Maker of Man and Mercy, he prayed silently, don’t let him ask Colin. Please don’t let him ask Colin!
Tears burned, and he wiped them angrily, but he couldn’t wipe away the memory which had driven him to Colin before the courts martial to beg him to suppress the visuals on Inanna. He’d been ready to go down on his knees, but he hadn’t needed to. If anything, Colin’s horror had surpassed his own.
Against his will, Geb relived those moments on deck ninety of the sublight battleship Osir, the very heart of Anu’s enclave. Those terrible moments after Colin and ’Tanni had gone up the crawl way to face Anu, leaving behind a mangled body ’Tanni’s energy gun had cut almost in half. A body which had been Commander Inanna’s, but only because its brain had been ripped away, its original owner murdered and its flesh stolen to make a new, young host for the mutinous medical officer.
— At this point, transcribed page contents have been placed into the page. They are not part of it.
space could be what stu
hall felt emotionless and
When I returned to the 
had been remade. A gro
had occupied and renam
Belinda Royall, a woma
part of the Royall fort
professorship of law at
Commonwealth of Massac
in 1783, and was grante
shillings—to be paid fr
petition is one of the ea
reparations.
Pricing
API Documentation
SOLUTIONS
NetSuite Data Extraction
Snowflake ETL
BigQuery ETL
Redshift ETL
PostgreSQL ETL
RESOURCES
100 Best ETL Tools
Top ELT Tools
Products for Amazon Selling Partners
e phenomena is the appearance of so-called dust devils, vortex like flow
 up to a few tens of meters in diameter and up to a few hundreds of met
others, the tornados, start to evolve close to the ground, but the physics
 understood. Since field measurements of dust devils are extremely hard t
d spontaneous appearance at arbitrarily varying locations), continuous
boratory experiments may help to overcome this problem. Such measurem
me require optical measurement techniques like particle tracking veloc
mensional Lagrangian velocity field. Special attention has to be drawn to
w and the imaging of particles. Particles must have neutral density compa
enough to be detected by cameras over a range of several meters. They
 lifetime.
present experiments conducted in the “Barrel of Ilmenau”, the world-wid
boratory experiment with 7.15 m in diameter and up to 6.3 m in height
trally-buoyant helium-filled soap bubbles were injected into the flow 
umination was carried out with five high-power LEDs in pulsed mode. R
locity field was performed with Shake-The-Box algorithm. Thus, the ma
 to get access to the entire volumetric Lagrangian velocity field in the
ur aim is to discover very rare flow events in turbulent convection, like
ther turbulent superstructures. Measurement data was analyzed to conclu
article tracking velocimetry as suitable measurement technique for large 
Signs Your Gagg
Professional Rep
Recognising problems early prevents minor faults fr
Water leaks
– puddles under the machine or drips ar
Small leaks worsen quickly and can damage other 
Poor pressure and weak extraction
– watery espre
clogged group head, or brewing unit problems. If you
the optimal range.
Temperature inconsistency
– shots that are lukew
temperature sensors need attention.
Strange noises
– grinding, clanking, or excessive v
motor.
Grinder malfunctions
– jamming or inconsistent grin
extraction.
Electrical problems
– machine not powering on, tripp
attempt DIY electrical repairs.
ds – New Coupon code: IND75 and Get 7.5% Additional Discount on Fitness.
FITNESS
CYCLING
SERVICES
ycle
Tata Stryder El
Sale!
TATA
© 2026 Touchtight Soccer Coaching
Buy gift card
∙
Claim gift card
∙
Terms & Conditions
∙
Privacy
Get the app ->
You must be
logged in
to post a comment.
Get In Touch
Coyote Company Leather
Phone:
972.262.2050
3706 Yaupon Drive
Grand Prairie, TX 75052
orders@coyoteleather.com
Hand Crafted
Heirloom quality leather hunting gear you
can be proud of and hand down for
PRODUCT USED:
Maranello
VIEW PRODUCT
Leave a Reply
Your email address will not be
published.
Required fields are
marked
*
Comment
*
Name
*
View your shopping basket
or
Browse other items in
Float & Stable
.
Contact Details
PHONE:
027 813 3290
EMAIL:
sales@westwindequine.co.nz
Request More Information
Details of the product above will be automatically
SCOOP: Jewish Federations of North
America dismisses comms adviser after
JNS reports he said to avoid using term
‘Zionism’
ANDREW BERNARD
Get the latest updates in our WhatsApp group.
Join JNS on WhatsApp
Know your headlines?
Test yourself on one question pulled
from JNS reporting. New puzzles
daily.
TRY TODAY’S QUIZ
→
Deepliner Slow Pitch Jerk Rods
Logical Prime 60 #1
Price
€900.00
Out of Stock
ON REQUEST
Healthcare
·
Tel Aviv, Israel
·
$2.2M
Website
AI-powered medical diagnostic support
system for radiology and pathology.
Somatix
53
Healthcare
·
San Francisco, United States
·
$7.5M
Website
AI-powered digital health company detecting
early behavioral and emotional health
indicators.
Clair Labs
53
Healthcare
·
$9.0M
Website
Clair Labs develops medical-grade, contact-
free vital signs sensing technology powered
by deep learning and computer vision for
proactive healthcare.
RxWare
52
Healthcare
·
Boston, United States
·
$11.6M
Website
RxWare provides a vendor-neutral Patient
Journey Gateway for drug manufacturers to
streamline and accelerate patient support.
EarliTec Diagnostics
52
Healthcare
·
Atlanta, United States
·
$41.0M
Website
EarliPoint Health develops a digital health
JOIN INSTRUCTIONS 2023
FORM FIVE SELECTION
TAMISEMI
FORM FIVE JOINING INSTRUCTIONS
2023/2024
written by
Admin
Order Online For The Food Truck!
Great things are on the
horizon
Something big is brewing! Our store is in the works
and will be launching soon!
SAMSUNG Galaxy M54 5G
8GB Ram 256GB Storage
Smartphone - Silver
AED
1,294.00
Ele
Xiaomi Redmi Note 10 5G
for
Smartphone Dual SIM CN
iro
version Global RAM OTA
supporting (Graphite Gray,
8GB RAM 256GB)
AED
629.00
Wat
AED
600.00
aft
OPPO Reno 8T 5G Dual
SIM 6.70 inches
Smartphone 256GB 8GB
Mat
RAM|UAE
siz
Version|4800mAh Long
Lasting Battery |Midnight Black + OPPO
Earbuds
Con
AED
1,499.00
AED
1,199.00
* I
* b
Geb had used his own energy gun to obliterate every trace of that body, for once it had belonged to one of his closest friends, to a beautiful woman named Tanisis … Horus’s wife … and Jiltanith’s own mother.
Chapter Six
Fifty Chinese paratroopers in Imperial black snapped to attention as the band struck up, and Marshal Tsien Tao-ling, Vice Chief of Staff for Operations to the Lieutenant Governor of Earth, watched them with an anxiety he had not wasted upon ceremonial in decades. This was his superior’s first official visit to China in the five months since the Asian Alliance had surrendered to the inevitable, and he wanted—demanded—for all to go flawlessly.
It did. General Gerald Hatcher appeared in the hatch of his cutter and started down the ramp, followed by his personal aide and a very small staff.